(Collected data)
== Segment start ==
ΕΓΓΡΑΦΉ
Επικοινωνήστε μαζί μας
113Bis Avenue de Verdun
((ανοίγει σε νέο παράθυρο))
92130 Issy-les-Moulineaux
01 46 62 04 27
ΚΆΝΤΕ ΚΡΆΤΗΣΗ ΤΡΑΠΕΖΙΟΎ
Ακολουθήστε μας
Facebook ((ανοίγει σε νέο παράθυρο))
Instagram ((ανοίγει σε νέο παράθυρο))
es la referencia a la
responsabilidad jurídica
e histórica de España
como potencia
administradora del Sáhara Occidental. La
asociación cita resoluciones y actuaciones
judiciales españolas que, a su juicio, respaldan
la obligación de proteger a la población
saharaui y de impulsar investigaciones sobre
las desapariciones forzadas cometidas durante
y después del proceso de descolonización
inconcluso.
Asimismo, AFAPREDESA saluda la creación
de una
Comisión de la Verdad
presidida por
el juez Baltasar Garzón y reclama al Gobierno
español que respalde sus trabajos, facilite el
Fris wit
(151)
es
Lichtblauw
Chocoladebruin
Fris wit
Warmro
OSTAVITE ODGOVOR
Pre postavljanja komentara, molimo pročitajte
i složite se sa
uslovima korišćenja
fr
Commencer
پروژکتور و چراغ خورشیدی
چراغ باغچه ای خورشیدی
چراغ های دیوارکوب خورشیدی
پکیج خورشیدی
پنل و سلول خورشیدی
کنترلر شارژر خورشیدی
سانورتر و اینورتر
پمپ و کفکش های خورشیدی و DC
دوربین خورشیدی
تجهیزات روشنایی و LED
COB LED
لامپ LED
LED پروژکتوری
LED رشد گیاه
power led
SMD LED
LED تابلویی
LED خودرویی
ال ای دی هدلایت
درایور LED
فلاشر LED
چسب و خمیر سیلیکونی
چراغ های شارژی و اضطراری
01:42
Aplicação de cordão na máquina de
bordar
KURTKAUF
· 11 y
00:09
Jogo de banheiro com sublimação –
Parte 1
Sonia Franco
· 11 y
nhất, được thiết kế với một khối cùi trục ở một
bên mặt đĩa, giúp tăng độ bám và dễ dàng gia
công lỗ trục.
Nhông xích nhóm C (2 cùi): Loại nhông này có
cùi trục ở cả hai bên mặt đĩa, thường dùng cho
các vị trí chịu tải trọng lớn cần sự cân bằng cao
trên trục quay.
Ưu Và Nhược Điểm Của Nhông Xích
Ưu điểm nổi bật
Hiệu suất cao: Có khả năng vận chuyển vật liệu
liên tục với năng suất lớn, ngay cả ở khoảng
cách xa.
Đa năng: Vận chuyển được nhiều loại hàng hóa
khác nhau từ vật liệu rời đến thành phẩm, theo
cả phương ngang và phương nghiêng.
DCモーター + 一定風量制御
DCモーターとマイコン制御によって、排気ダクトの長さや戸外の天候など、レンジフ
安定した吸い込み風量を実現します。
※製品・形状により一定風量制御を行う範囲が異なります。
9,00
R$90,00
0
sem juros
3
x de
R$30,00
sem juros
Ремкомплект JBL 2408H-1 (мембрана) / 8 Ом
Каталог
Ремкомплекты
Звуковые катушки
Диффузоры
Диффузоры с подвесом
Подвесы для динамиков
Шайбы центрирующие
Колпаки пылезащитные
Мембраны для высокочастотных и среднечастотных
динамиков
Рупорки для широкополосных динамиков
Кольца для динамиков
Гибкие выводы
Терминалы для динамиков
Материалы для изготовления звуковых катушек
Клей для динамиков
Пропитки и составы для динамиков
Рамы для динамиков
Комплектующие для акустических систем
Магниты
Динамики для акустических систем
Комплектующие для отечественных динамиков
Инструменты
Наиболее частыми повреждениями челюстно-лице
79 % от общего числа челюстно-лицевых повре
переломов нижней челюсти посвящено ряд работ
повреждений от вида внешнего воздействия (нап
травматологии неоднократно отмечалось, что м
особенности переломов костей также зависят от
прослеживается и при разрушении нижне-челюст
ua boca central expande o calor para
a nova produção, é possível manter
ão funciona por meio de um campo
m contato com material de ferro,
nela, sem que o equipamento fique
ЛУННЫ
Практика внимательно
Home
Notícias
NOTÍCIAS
== Segment end ==
Can you copy every line of the entries above, character for character and in the same order?

ΕΓΓΡΑΦΉ
Επικοινωνήστε μαζί μας
113Bis Avenue de Verdun
((ανοίγει σε νέο παράθυρο))
92130 Issy-les-Moulineaux
01 46 62 04 27
ΚΆΝΤΕ ΚΡΆΤΗΣΗ ΤΡΑΠΕΖΙΟΎ
Ακολουθήστε μας
Facebook ((ανοίγει σε νέο παράθυρο))
Instagram ((ανοίγει σε νέο παράθυρο))
es la referencia a la
responsabilidad jurídica
e histórica de España
como potencia
administradora del Sáhara Occidental. La
asociación cita resoluciones y actuaciones
judiciales españolas que, a su juicio, respaldan
la obligación de proteger a la población
saharaui y de impulsar investigaciones sobre
las desapariciones forzadas cometidas durante
y después del proceso de descolonización
inconcluso.
Asimismo, AFAPREDESA saluda la creación
de una
Comisión de la Verdad
presidida por
el juez Baltasar Garzón y reclama al Gobierno
español que respalde sus trabajos, facilite el
Fris wit
(151)
es
Lichtblauw
Chocoladebruin
Fris wit
Warmro
OSTAVITE ODGOVOR
Pre postavljanja komentara, molimo pročitajte
i složite se sa
uslovima korišćenja
fr
Commencer
پروژکتور و چراغ خورشیدی
چراغ باغچه ای خورشیدی
چراغ های دیوارکوب خورشیدی
پکیج خورشیدی
پنل و سلول خورشیدی
کنترلر شارژر خورشیدی
سانورتر و اینورتر
پمپ و کفکش های خورشیدی و DC
دوربین خورشیدی
تجهیزات روشنایی و LED
COB LED
لامپ LED
LED پروژکتوری
LED رشد گیاه
power led
SMD LED
LED تابلویی
LED خودرویی
ال ای دی هدلایت
درایور LED
فلاشر LED
چسب و خمیر سیلیکونی
چراغ های شارژی و اضطراری
01:42
Aplicação de cordão na máquina de
bordar
KURTKAUF
· 11 y
00:09
Jogo de banheiro com sublimação –
Parte 1
Sonia Franco
· 11 y
nhất, được thiết kế với một khối cùi trục ở một
bên mặt đĩa, giúp tăng độ bám và dễ dàng gia
công lỗ trục.
Nhông xích nhóm C (2 cùi): Loại nhông này có
cùi trục ở cả hai bên mặt đĩa, thường dùng cho
các vị trí chịu tải trọng lớn cần sự cân bằng cao
trên trục quay.
Ưu Và Nhược Điểm Của Nhông Xích
Ưu điểm nổi bật
Hiệu suất cao: Có khả năng vận chuyển vật liệu
liên tục với năng suất lớn, ngay cả ở khoảng
cách xa.
Đa năng: Vận chuyển được nhiều loại hàng hóa
khác nhau từ vật liệu rời đến thành phẩm, theo
cả phương ngang và phương nghiêng.
DCモーター + 一定風量制御
DCモーターとマイコン制御によって、排気ダクトの長さや戸外の天候など、レンジフ
安定した吸い込み風量を実現します。
※製品・形状により一定風量制御を行う範囲が異なります。
9,00
R$90,00
0
sem juros
3
x de
R$30,00
sem juros
Ремкомплект JBL 2408H-1 (мембрана) / 8 Ом
Каталог
Ремкомплекты
Звуковые катушки
Диффузоры
Диффузоры с подвесом
Подвесы для динамиков
Шайбы центрирующие
Колпаки пылезащитные
Мембраны для высокочастотных и среднечастотных
динамиков
Рупорки для широкополосных динамиков
Кольца для динамиков
Гибкие выводы
Терминалы для динамиков
Материалы для изготовления звуковых катушек
Клей для динамиков
Пропитки и составы для динамиков
Рамы для динамиков
Комплектующие для акустических систем
Магниты
Динамики для акустических систем
Комплектующие для отечественных динамиков
Инструменты
Наиболее частыми повреждениями челюстно-лице
79 % от общего числа челюстно-лицевых повре
переломов нижней челюсти посвящено ряд работ
повреждений от вида внешнего воздействия (нап
травматологии неоднократно отмечалось, что м
особенности переломов костей также зависят от
прослеживается и при разрушении нижне-челюст
ua boca central expande o calor para
a nova produção, é possível manter
ão funciona por meio de um campo
m contato com material de ferro,
nela, sem que o equipamento fique
ЛУННЫ
Практика внимательно
Home
Notícias
NOTÍCIAS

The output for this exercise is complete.